La rencontre a conduit à la création de la Commission mixte internationale entre l’Eglise catholique et l’Eglise copte orthodoxe, qui en 1979 a adopté les Principes pour guider la recherche de l’unité entre l’Eglise catholique et l’Eglise copte orthodoxe, principes pionniers, signés par le Pape saint Jean-Paul ii et le Pape Chenouda iii , dans lesquels il était affirmé, avec des paroles prophétiques, que «l’unité que nous imaginons ne signifie pas l’absorption de l’un par l’autre ou la domination de l’un sur l’autre. Elle est au service de chacun pour l’aider à mieux vivre les dons spécifiques qu’il a reçus de l’Esprit de Dieu».
Cette Commission mixte a ensuite ouvert la voie à la naissance d’un dialogue théologique fécond entre l’Eglise catholique et l’ensemble de la famille des Eglises orthodoxes orientales, qui a tenu sa première rencontre en 2004 au Caire, accueillie par Sa Sainteté Chenouda. Je remercie l’Eglise copte orthodoxe pour son engagement dans ce dialogue théologique. Je suis également reconnaissant à Votre Sainteté pour l’attention fraternelle qu’elle continue d’accorder à l’Eglise copte catholique, proximité qui a trouvé une expression louable dans la création du Conseil national des Eglises chrétiennes en Egypte.
Comme on le voit, la rencontre de nos illustres prédécesseurs n’a jamais cessé de porter des fruits sur le chemin de nos Eglises vers la pleine communion. C’est aussi en souvenir de la rencontre de 1973 que Votre Sainteté vint me rencontrer ici pour la première fois le 10 mai 2013, quelques mois après votre intronisation et quelques semaines après le début de mon pontificat. A cette occasion, vous avez proposé de célébrer chaque 10 mai la «Journée de l’amitié entre coptes et catholiques», qui est célébrée depuis lors ponctuellement par nos Eglises.

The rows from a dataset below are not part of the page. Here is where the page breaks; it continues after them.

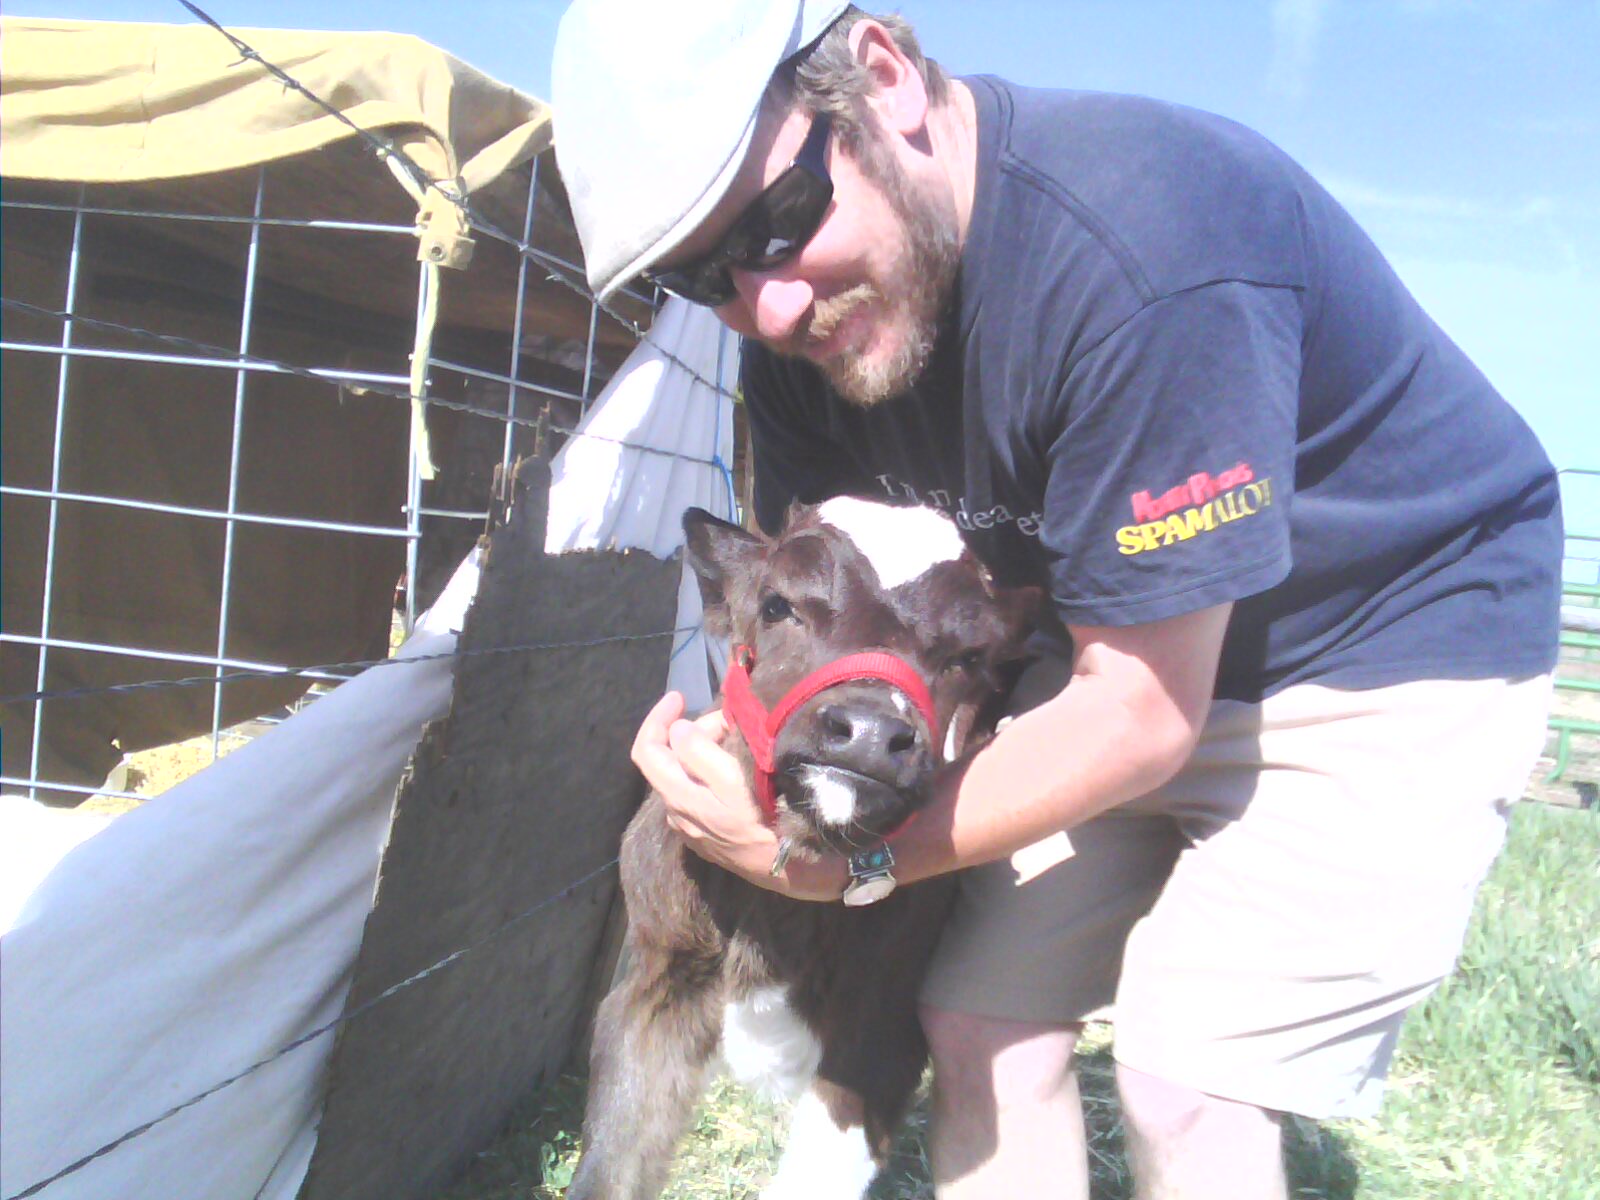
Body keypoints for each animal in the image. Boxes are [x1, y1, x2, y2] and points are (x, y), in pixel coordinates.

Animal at [569, 496, 1037, 1200]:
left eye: (969, 656)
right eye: (776, 606)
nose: (868, 732)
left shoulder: (882, 1027)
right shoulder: (653, 982)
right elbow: (608, 1164)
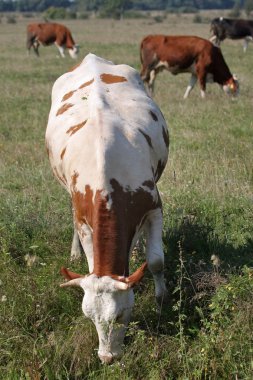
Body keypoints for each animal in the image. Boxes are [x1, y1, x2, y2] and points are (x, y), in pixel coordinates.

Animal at [45, 52, 169, 362]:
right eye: (89, 318)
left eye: (121, 315)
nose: (107, 357)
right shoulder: (84, 215)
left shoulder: (154, 207)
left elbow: (156, 261)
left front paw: (161, 300)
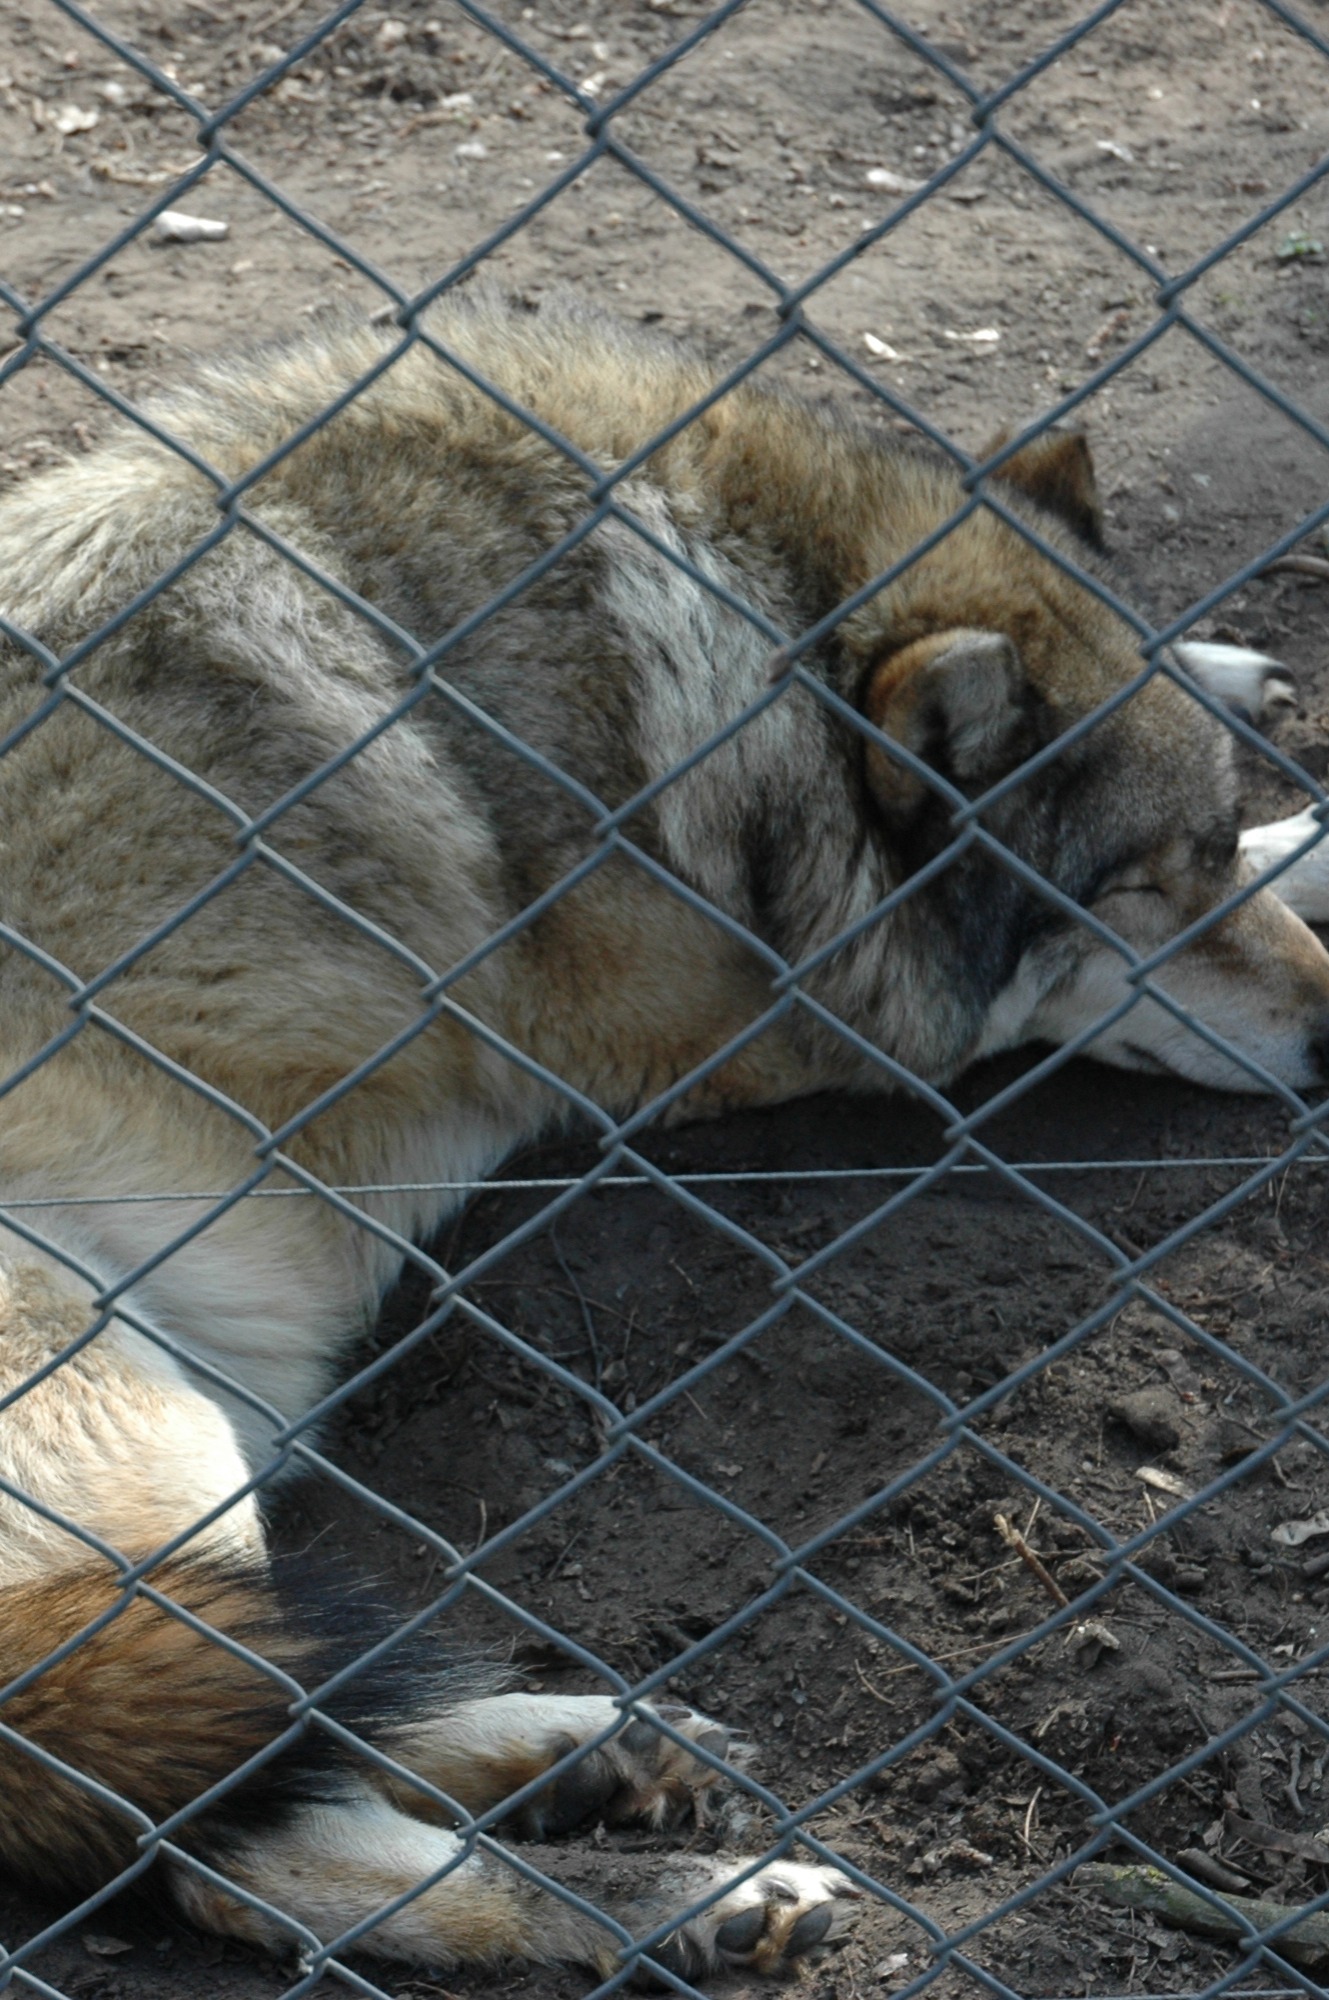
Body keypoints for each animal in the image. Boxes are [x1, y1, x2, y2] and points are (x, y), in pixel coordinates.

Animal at [1, 292, 1327, 1981]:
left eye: (1200, 848)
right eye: (1152, 889)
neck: (759, 659)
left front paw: (1220, 666)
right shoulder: (756, 1033)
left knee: (283, 1723)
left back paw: (590, 1750)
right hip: (143, 1429)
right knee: (243, 1852)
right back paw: (685, 1897)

En parlant d’amitié, il me vient à l’esprit la célèbre icône copte du viii e siècle représentant le Seigneur qui pose sa main sur l’épaule de son ami, le saint moine Mena d’Egypte. Cette icône est parfois appelée «icône de l’amitié», parce que le Seigneur semble vouloir accompagner son ami et marcher avec lui. De même, les liens d’amitié entre nos Eglises sont enracinés dans l’amitié de Jésus Christ lui-même avec tous ses disciples qu’Il appelle «amis» (cf. Jn 15, 15), et qu’il accompagne sur leur chemin, comme il le fit avec les pèlerins d’Emmaüs.
Sur ce chemin d’amitié, nous sommes également accompagnés par les martyrs, qui témoignent que «personne n’a un amour plus grand que celui-ci: donner la vie pour ses amis» (Jn 15, 13). Je n’ai pas de mots pour exprimer ma gratitude pour le don précieux d’une relique des martyrs coptes tués en Libye le 15 février 2015. Ces martyrs ont été baptisés non seulement dans l’eau et l’Esprit, mais aussi dans le sang, un sang qui est une graine d’unité pour tous les disciples du Christ. Je suis heureux d’annoncer aujourd’hui, qu’avec le consentement de Votre Sainteté, ces 21 martyrs seront insérés dans le Martyrologe romain comme signe de la communion spirituelle qui unit nos deux Eglises.
Puisse la prière des martyrs coptes, unie à celle de la Théotokos, continuer à faire croître dans l’amitié nos Eglises, jusqu’au jour béni où nous pourrons célébrer ensemble sur le même autel et communier au même Corps et Sang du Sauveur, «afin que le monde croie» (Jn 17, 21)!